## What needs to be done:
From the entries below, copy every line that has the word "picor".

########################################

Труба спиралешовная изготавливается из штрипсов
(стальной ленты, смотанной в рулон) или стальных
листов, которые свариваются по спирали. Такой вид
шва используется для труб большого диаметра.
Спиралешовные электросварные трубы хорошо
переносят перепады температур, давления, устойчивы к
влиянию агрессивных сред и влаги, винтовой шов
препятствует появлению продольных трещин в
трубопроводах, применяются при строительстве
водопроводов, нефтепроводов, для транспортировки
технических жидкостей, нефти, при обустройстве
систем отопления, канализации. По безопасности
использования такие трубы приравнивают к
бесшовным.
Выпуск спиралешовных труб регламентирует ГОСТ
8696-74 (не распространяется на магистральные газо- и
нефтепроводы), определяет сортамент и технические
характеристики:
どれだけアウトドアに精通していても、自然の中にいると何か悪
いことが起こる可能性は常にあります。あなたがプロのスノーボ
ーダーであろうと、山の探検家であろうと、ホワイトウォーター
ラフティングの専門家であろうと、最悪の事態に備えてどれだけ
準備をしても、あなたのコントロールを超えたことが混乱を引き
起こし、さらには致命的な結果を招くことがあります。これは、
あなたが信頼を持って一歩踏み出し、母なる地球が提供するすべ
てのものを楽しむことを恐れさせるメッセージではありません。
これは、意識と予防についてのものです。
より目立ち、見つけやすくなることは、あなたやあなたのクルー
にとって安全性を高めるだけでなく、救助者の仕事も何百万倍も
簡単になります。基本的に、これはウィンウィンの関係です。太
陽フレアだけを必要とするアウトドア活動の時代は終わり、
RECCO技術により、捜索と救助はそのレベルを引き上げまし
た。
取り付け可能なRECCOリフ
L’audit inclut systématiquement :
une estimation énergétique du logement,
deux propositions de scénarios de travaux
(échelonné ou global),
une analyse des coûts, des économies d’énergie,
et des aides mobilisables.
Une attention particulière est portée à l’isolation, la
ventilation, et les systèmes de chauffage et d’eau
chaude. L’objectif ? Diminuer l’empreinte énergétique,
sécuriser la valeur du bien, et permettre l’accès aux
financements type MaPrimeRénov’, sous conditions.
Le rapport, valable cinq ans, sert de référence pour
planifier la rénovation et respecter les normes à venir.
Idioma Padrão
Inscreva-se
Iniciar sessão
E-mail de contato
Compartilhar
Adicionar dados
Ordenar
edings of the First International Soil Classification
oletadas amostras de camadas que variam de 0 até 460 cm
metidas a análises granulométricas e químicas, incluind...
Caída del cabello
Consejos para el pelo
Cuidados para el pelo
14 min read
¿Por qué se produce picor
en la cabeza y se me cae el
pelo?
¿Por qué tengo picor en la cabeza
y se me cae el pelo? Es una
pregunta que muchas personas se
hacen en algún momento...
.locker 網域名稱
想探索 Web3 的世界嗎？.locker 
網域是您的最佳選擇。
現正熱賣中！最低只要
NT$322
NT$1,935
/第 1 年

########################################

## Exercise answer:
¿Por qué se produce picor
¿Por qué tengo picor en la cabeza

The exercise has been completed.